REQUIRED TASK A =>
Please rewrite the paragraph beginning "Earlier adversarial attacks were mostly white-box" from the passage on adversarial attacks as a bulleted list, keeping its main facts.

SELECTION =>
The rest of this paper is organized as follows. Section 2 briefly overviews the related works of adversarial attacks. In Section 3, we specifically state the attack methodology of SparseAdv. We present the experimental results in Section 4 and conclude the paper in Section 5.

2.1. White-Box Adversarial Attacks

Earlier adversarial attacks were mostly white-box adversarial attacks, in which attackers had access to all information (i.e., model structure, parameter, and hyper-parameter) of a target model. Adversarial attack was firstly proposed by Szegedy et al. [8] in 2013, they found that subtle modification of an example was able to mislead a deep learning model, which was then widely researched by experts from various fields. The example with nonsensitive (to human eye) yet misguiding (to deep learning model) perturbation was recognized as adversarial example. Goodfellow et al. [7] proposed fast gradient sign method (FGSM), which used gradient direction to disturb clean examples and demonstrated that adversarial examples had unstable transferability among different target classifiers. Based on FGSM, a basic iterative method (BIM) [12] was subsequently proposed to superimpose the noise step by step. So that feedback of the gradient information could be fully used under the same disturbance and BIM was able to successfully achieve better results with a smaller disturbance effect. Considering that the complex nonlinear model might change drastically in a very small range, projected gradient descent [13] method used gradient feedback to limit the noise to a small range. CW attack [9] defined two impact factors according the two final goals—imperceptible visual effect to human and misleading result to the recognition model. CW attack updated the input by optimizing the two factors and showed excellent performance.

2.2. Black-Box Adversarial Attacks

In real scenarios, black-box attacks which do not need any information of the target model and show high transferability among various models have gained attention. The transferability of adversarial example refers to the successful attacking rate of the example set to a target model, could be almost the same when this set attacks another model. Therefore, concept of transferability means the ability to keep the performance when an adversarial example set changes the task environment, i.e., the target model to be attacked. As a result, transferability of adversarial examples indicates flexibility and adaptability of an adversarial attack algorithm while facing different task environments. Moreover, higher transferability of adversarial example set in white-box research could make it more transferable to black-box adversarial attack. Dong et al. [14] proposed the Momentum Iterative Fast Gradient Sign Method (MI-FGSM) [14] in the Neural Information Processing Systems 2017 competition. MI-FGSM integrated the momentum term into iterative process, stabilizing the update direction and getting rid of undesirable local maximum. Diversity input method [15] proposed to enhance data diversity by randomly transforming clean examples, thereby improving transferability of adversarial examples. Translation Invariant Method [16] proposed a translation-invariant attack algorithm to generate adversarial examples that were less sensitive to white-box model and so that transferred better among black-box models. AutoZoom [11] added adversarial perturbation in low-dimensional space and mapped the perturbation to high-dimensional embedding space by autoencoder, thus reducing the mean query counts in finding successful adversarial examples. Inspired by AutoZoom, TREMBA [17] utilized AutoZoom’s framework for gaining perturbation prior. Then by applying a standard black-box attack method such as Natural Evolution Strategy (NES) [18] on the embedding space, adversarial perturbations could be found efficiently for a target model.

REQUIRED TASK B =>
Print the lines of the records starting at the line that contains "brown semicircle: rotated" and continuing through the end of the records. Leave out the pictures.

PROVIDED ENTRIES =>
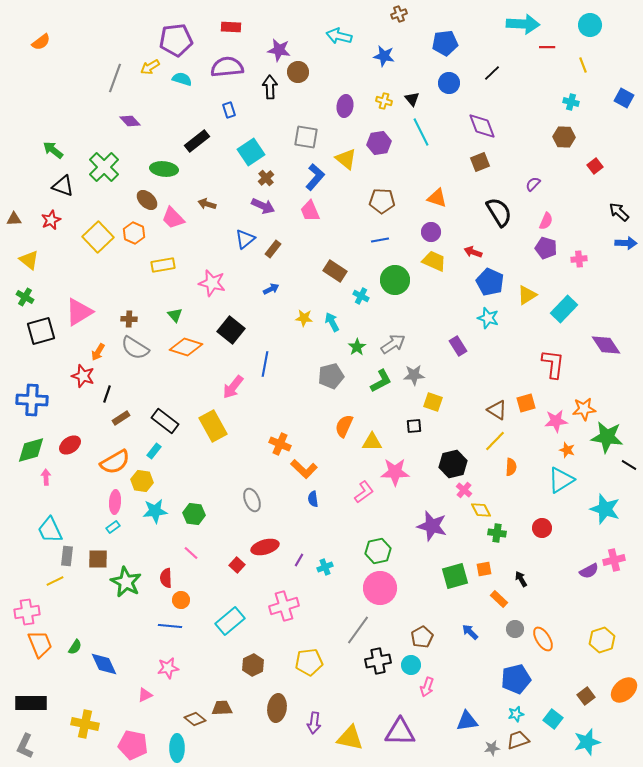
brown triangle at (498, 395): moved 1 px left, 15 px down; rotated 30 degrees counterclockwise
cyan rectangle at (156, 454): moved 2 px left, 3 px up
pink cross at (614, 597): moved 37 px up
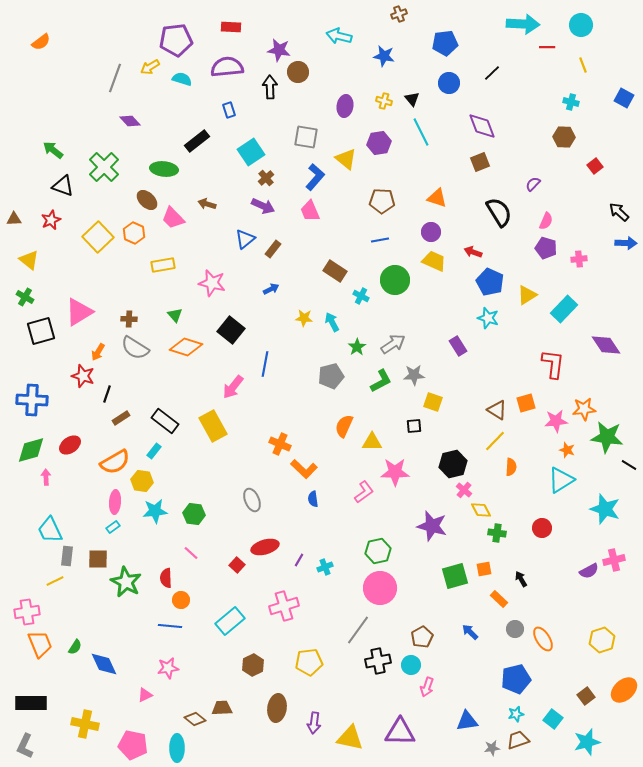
cyan circle at (590, 25): moved 9 px left
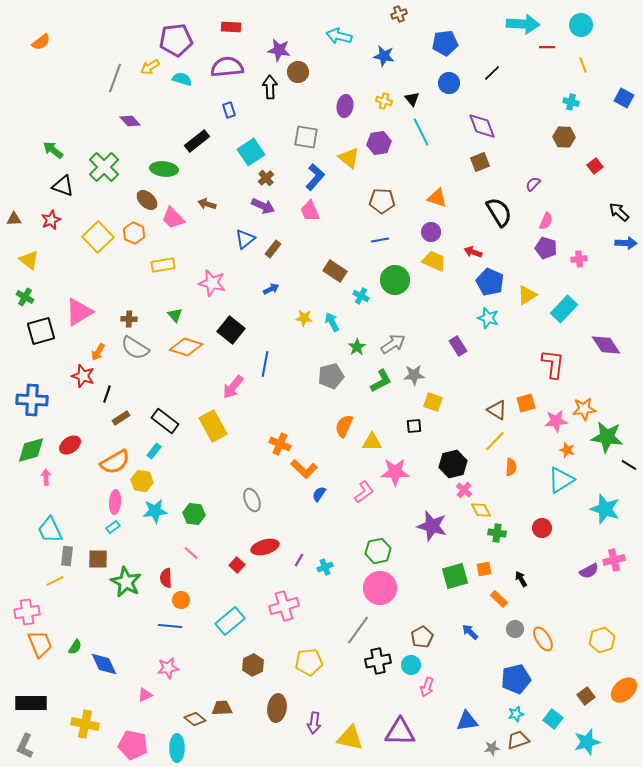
yellow triangle at (346, 159): moved 3 px right, 1 px up
blue semicircle at (313, 499): moved 6 px right, 5 px up; rotated 42 degrees clockwise
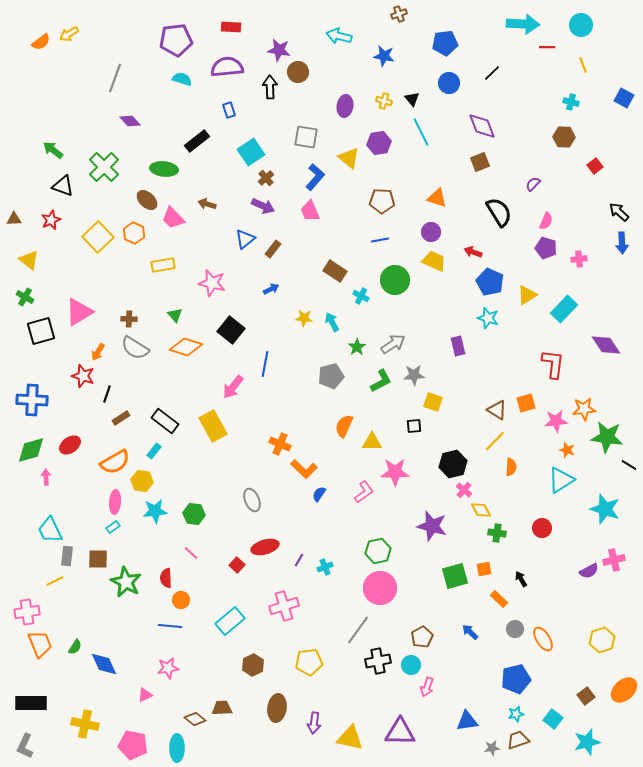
yellow arrow at (150, 67): moved 81 px left, 33 px up
blue arrow at (626, 243): moved 4 px left; rotated 85 degrees clockwise
purple rectangle at (458, 346): rotated 18 degrees clockwise
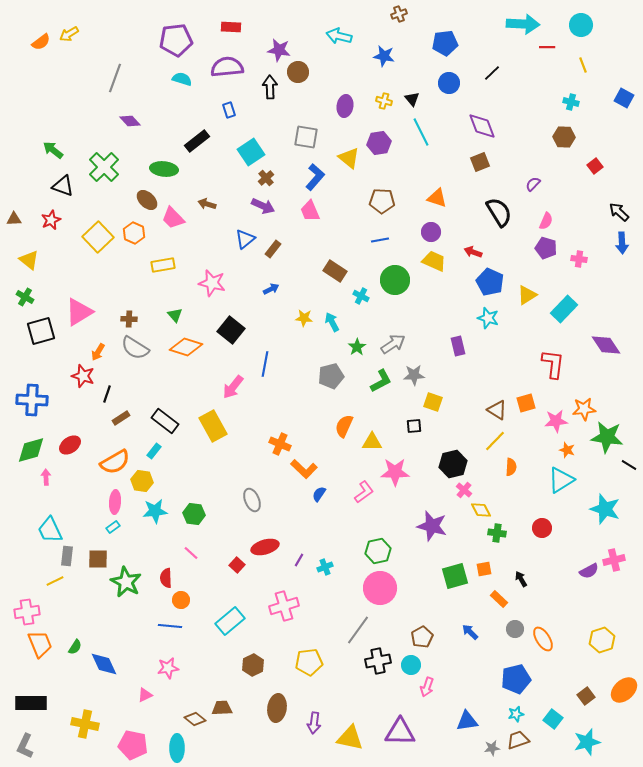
pink cross at (579, 259): rotated 14 degrees clockwise
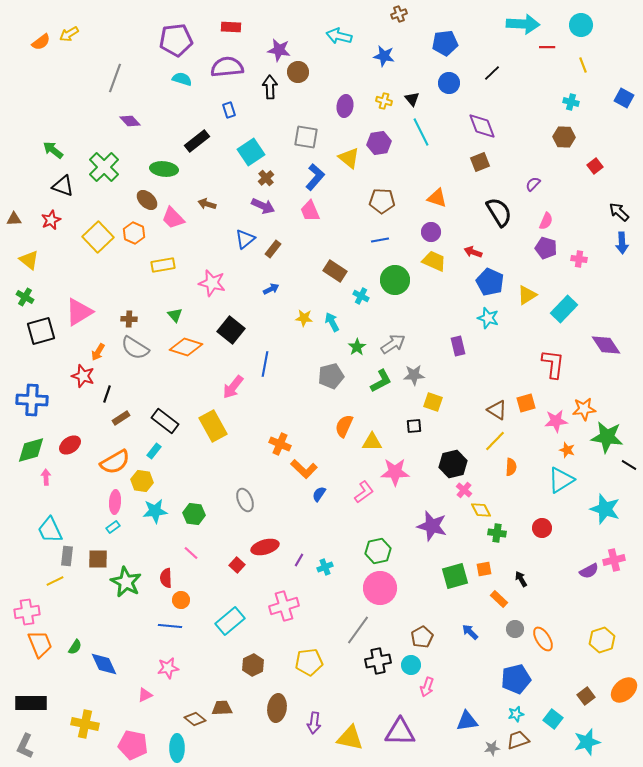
gray ellipse at (252, 500): moved 7 px left
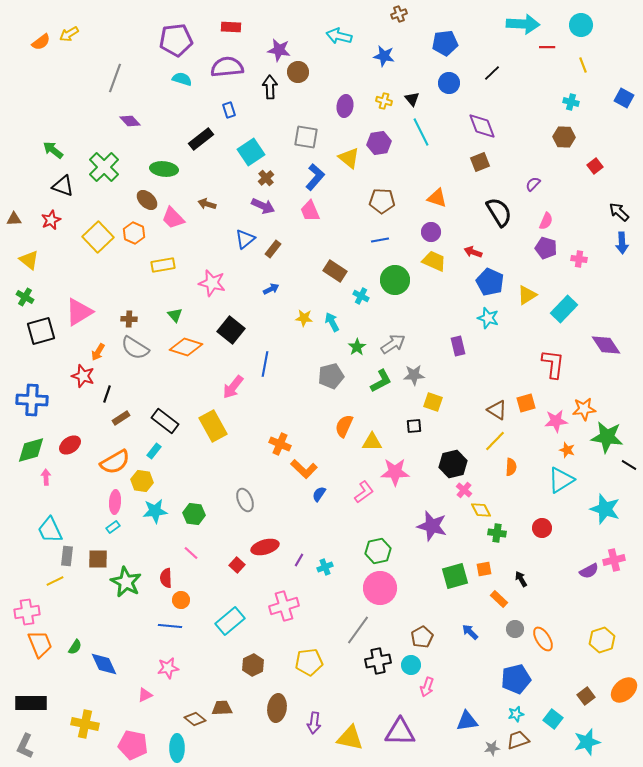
black rectangle at (197, 141): moved 4 px right, 2 px up
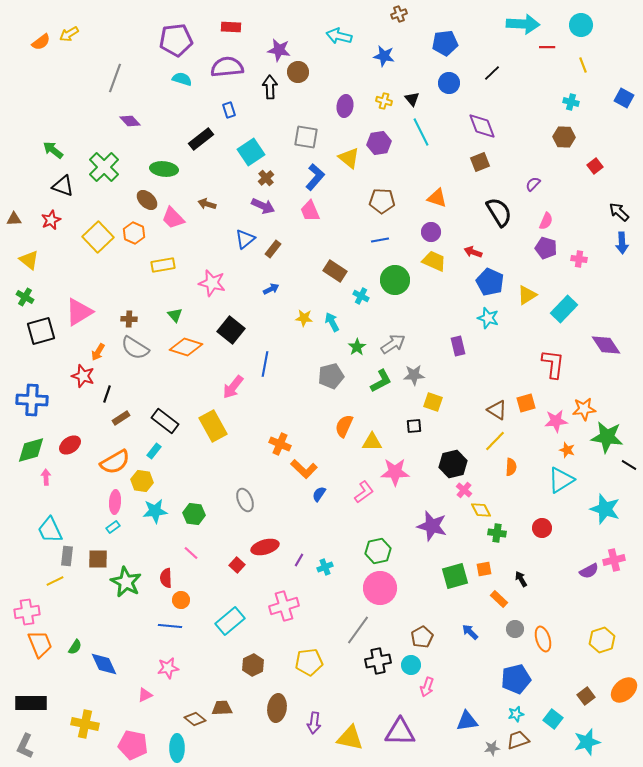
orange ellipse at (543, 639): rotated 15 degrees clockwise
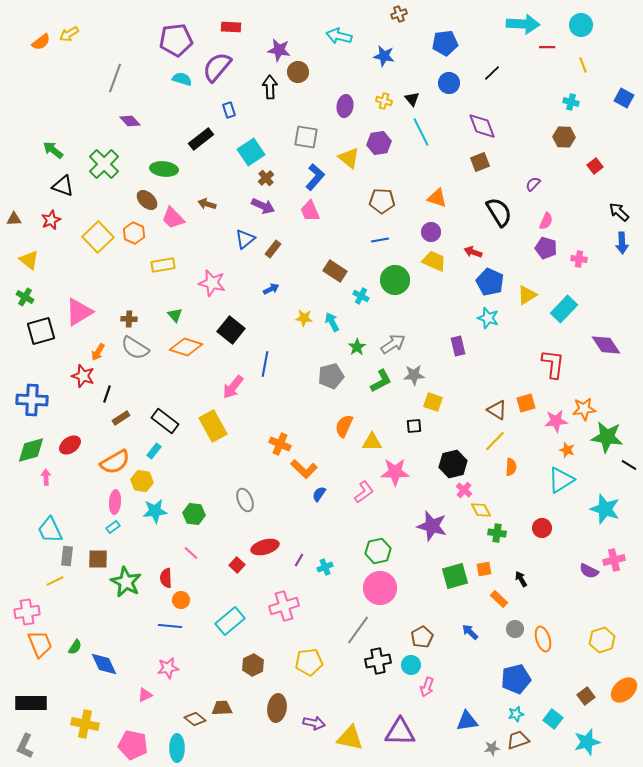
purple semicircle at (227, 67): moved 10 px left; rotated 44 degrees counterclockwise
green cross at (104, 167): moved 3 px up
purple semicircle at (589, 571): rotated 54 degrees clockwise
purple arrow at (314, 723): rotated 85 degrees counterclockwise
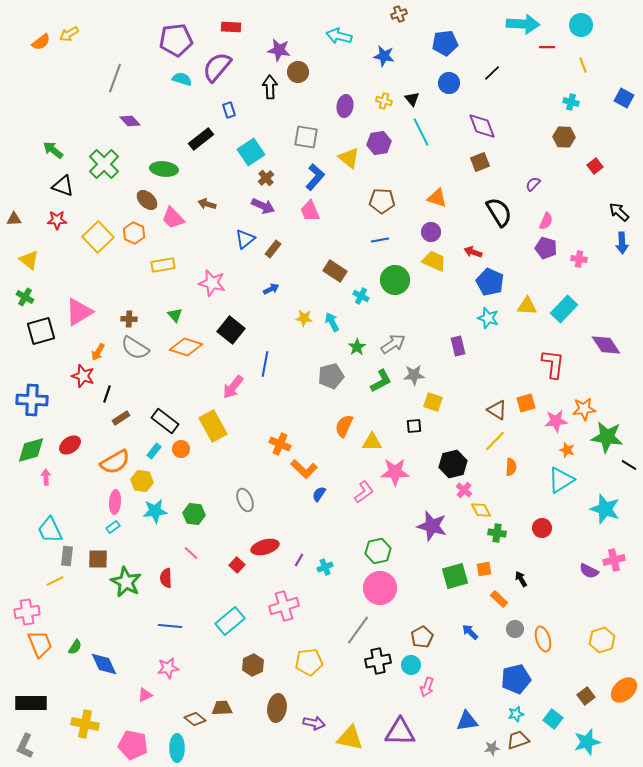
red star at (51, 220): moved 6 px right; rotated 24 degrees clockwise
yellow triangle at (527, 295): moved 11 px down; rotated 35 degrees clockwise
orange circle at (181, 600): moved 151 px up
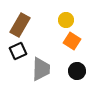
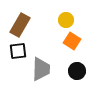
black square: rotated 18 degrees clockwise
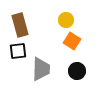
brown rectangle: rotated 45 degrees counterclockwise
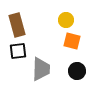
brown rectangle: moved 3 px left
orange square: rotated 18 degrees counterclockwise
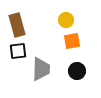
orange square: rotated 24 degrees counterclockwise
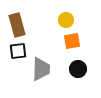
black circle: moved 1 px right, 2 px up
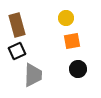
yellow circle: moved 2 px up
black square: moved 1 px left; rotated 18 degrees counterclockwise
gray trapezoid: moved 8 px left, 6 px down
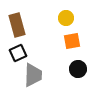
black square: moved 1 px right, 2 px down
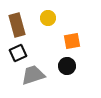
yellow circle: moved 18 px left
black circle: moved 11 px left, 3 px up
gray trapezoid: rotated 110 degrees counterclockwise
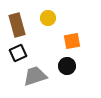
gray trapezoid: moved 2 px right, 1 px down
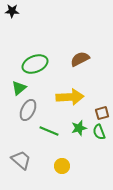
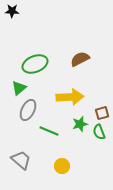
green star: moved 1 px right, 4 px up
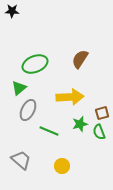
brown semicircle: rotated 30 degrees counterclockwise
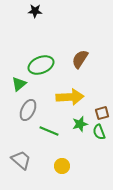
black star: moved 23 px right
green ellipse: moved 6 px right, 1 px down
green triangle: moved 4 px up
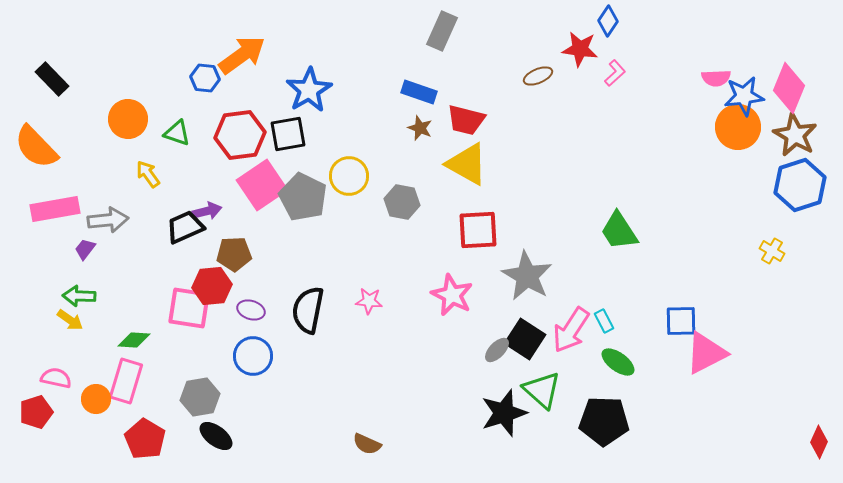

PROBLEM SOLUTION A =>
- Early adversarial attacks were mostly white-box: the attacker had access to all information about the target model, such as its structure, parameters and hyper-parameters.
- Szegedy et al. first proposed adversarial attack in 2013. They found that a subtle change to an example could mislead a deep learning model, and the topic was then widely researched.
- An adversarial example is one whose perturbation the human eye does not notice but which misleads the deep learning model.
- FGSM (Goodfellow et al.) used the gradient direction to disturb clean examples. It showed that adversarial examples had unstable transferability among target classifiers.
- BIM built on FGSM by adding the noise step by step. This made full use of gradient feedback and got better results with a smaller disturbance.
- Projected gradient descent used gradient feedback to keep the noise within a small range, because a complex nonlinear model might change drastically within a very small range.
- The CW attack defined two impact factors: invisibility to humans and misleading the recognition model. It updated the input by optimizing both factors and performed excellently.

PROBLEM SOLUTION B =>
brown semicircle: rotated 30 degrees counterclockwise
black star: moved 23 px right
green ellipse: moved 6 px right, 1 px down
green triangle: moved 4 px up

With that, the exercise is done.